A breath of fresh air
Quietly and rhythmically every day we breathe in and out 20,000 times, inhaling and exhaling 12,500 litres of life-sustaining oxygen-filled air – along with millions of fungal spores, viruses and bacteria. Thus, by necessity, the respiratory system of the nasal passages, sinuses, airways and lungs has several lines of defence against these pathogens, including a systematic process of immunological surveillance latching on to and destroying them before they cause harm.
And very effective it is too, though for some excessively so, which is why the respiratory system is also particularly prone to the commonest of allergic conditions – rhinitis and asthma. Their treatment with steroids, either as a nasal spray or inhaler, works well enough, but for some, their quality of life remains seriously compromised by the constantly blocked nose (and loss of taste and smell) of rhinitis or the wheezy breathlessness of asthma.

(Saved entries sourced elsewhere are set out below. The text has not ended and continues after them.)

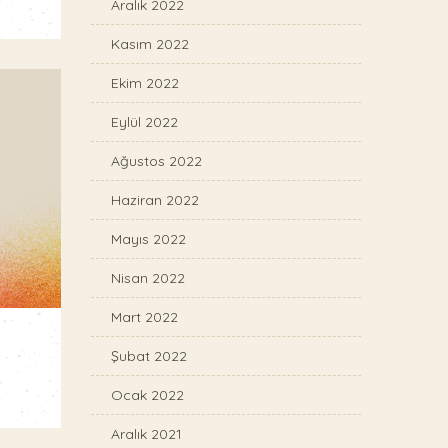
Aralık 2022
Kasım 2022
Ekim 2022
Eylül 2022
Ağustos 2022
Haziran 2022
Mayıs 2022
Nisan 2022
Mart 2022
Şubat 2022
Ocak 2022
Aralık 2021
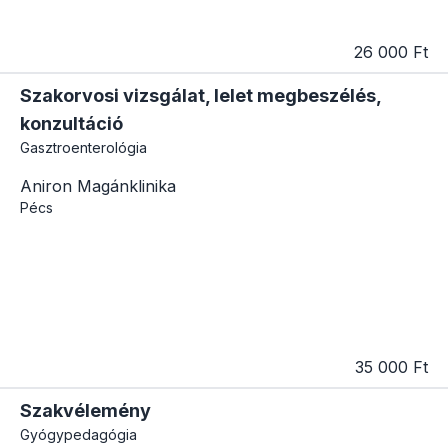
26 000 Ft
Szakorvosi vizsgálat, lelet megbeszélés,
konzultáció
Gasztroenterológia
Aniron Magánklinika
Pécs
35 000 Ft
Szakvélemény
Gyógypedagógia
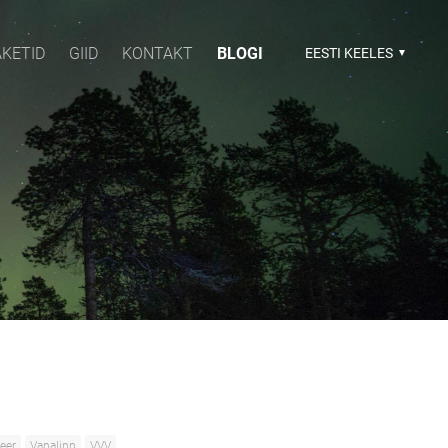
AKETID
GIID
KONTAKT
BLOGI
EESTI KEELES
feer
Vanalinn
VVV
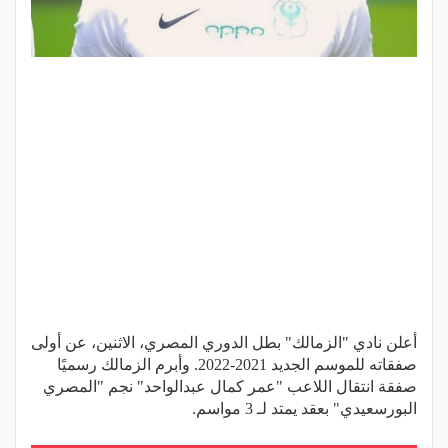
أعلن نادي "الزمالك" بطل الدوري المصري، الاثنين، عن أولى
صفقاته للموسم الجديد 2021-2022. وأبرم الزمالك رسميًا
صفقة انتقال اللاعب "عمر كمال عبدالواحد" نجم "المصري
البورسعيدي" بعقد يمتد لـ 3 مواسم.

The best option here, it has emerged, is drugs known as monoclonal antibodies that block the immune pathway: benralizumab for severe asthma and dupilumab for chronic rhinosinusitis. They are, however, like all new drugs, eyewateringly costly at £12,000 for a year’s treatment. Their availability is thus understandably restricted to those for whom they might be appropriate, who would need to discuss with their family doctor to get a referral to the relevant specialist who can prescribe them.
Going with the flow
This week’s medical query comes courtesy of Mr TB, from Southend, now in his mid-sixties, who, for about five years, has been inconvenienced by urinary frequency (“every waking hour”) and poor flow (“my bladder takes a long time to empty”). But curiously, when visiting Italy for his annual walking holiday, these characteristic symptoms of an enlarged prostate disappear and he can go six hours without “spending a cent”. Why, he reasonably wonders, should his prostate behave so differently “when home and away”?
Teardrop exposed
Finally, further to the tendency of tearfulness in later life, a reader draws attention to how this may be exacerbated by a remediable underlying cause. “At sentimental family occasions, one tear will be followed by many,” he writes – for which, as a precautionary measure, he would keep a facecloth in his car so he could “nip out and clean up”. Having cried inordinately at a family funeral, his doctor referred him to an ENT specialist, whose examination revealed blockage of the ducts draining the watery secretions of the lacrimal glands. These were duly unblocked, since when “I have had no recurrence of the problem, I just blow my nose more frequently”.